Back in the year 2010, our database backend server’s performance was slowly degrading due to the data growth. While it is simple to buy a bigger server, we couldn’t keep throwing money at the datacenter; and we might have maxed out the server configuration. So instead of scaling the one server, we decided to scale horizontally.
“Horizontal partitioning is a database design principle whereby rows of a database table are held separately, rather than being split into columns (which is what normalization and vertical partitioning do, to differing extents). Each partition forms part of a shard, which may in turn be located on a separate database server or physical location.” — Wikipedia
The idea of horizontal partitioning is well documented; I won’t bore you with the details in this post. However I will share a few strategies we used to ensure a successful migration.
What to shard
Normally in a webapp, you have some data that grows slowly (e.g. list of users’ reports) and some that grows much faster (e.g. clickstream pageviews). Originally, all tables were stored in one database. We decided not to replicate all tables across all shards and only move the fast growing tables to the shard databases. This way, we wouldn’t need to replicate some core tables against many shard databases, and we only had to migrate a fraction of tables. Granted, then the application will need both the core and the shard databases to be up and running, but if the core database goes down we have a much bigger problem.
We decided to partition the data by the customers; i.e. a shard would hold data for one or more customers. We also decided that the shard assignment of a customer would be done dynamically. We use an admin tool to change a customer’s shard assignment if its data grows too fast. This way we wouldn’t have to restart any support backend, which makes the migration of customers a lot easier since we don’t need to coordinate any down time.
How many shards
Migration from one database to multiple ones means a lot of records are carried to a new destination, which is time consuming/error prone. To do the data split on the existing data once and hopefully never again, we migrated into 15+ shard databases initially. Multiple databases are hosted in one server to cut cost. Some day if we decide that one shard needs more processing power we would simply move that database to another server.
Primary key sequence manipulation
Data that lives in different shard databases might need to be reunited some day, i.e. to a business intelligence database for some serious data crunching. Since we have data from 15+ shard databases, we need to prevent records colliding on the primary key.
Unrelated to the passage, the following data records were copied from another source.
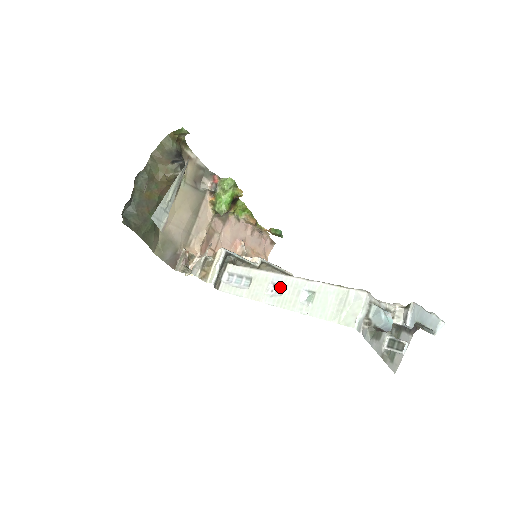
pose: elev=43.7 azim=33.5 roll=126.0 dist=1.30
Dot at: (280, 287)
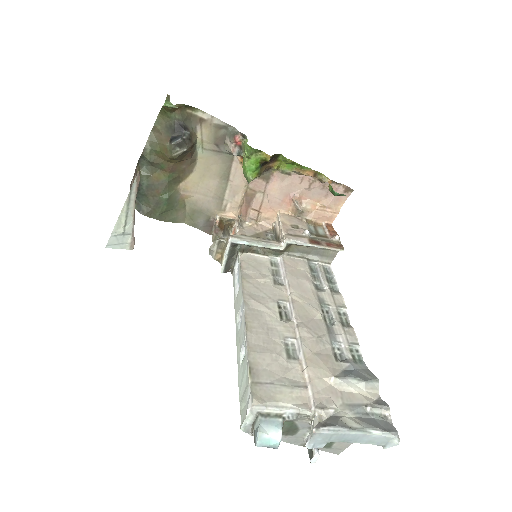
Dot at: occluded
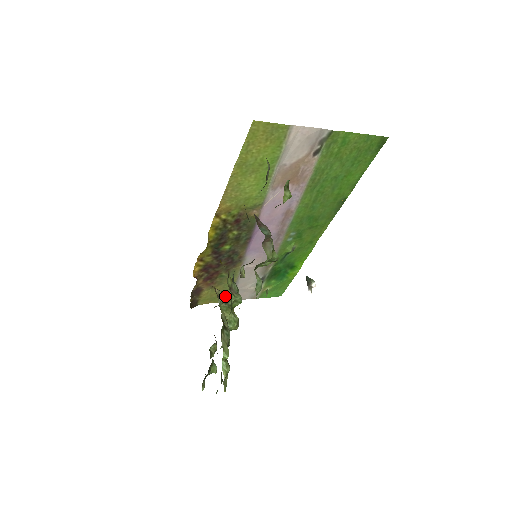
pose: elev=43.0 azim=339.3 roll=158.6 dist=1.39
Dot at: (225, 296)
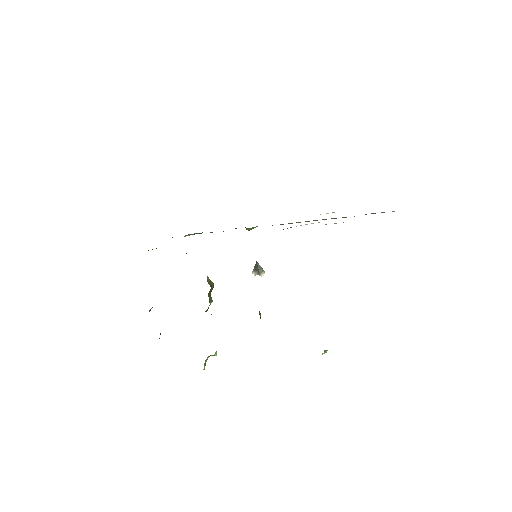
Dot at: (211, 283)
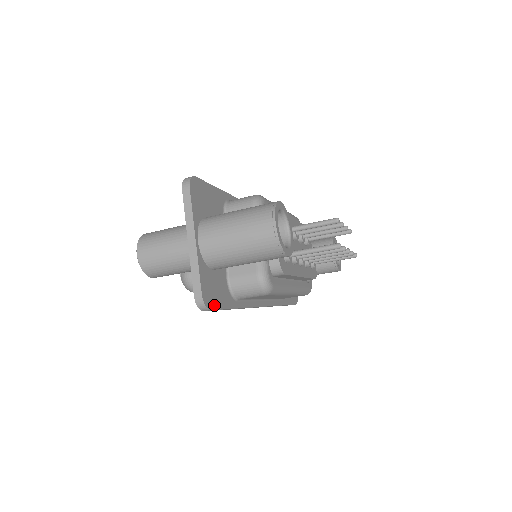
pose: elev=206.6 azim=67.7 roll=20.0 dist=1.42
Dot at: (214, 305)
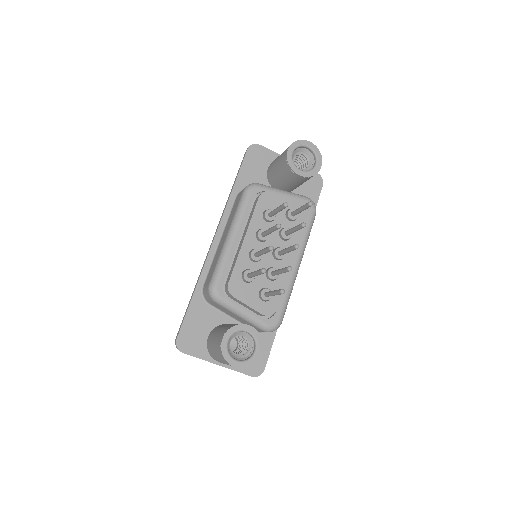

To do so, we manipulated the id sequence of tables to start at a particular number and then increment by 10000. For example, we might run this for a table in shard 13:
alter sequence visitor_id_seq restart 300000013 increment 10000;
Remove database joins
In the old world all tables were in one database. We were moving some tables to other databases. You cannot execute a single query against two different databases (in postgresql anyway), so naturally quite a few queries needed to be changed. We needed to locate them quickly, without necessarily moving the tables away first in the development environment. Luckily in postgresql we can change the permission of runtime users on the selected tables. When the software connected to the (core) database as the original user, it could not access the (to-be-sharded) tables because of the permission change, so the bad queries failed, and we could make changes.
revoke select, insert, update, delete on visitor from optify_user;
grant select, insert, update, delete on visitor from optify_shard_user;
The migration had a lot of hiccups (that’s for another blog post) but at the end, we have more database servers hosting smaller tables, and the performance of the Optify application improved at least 10 fold.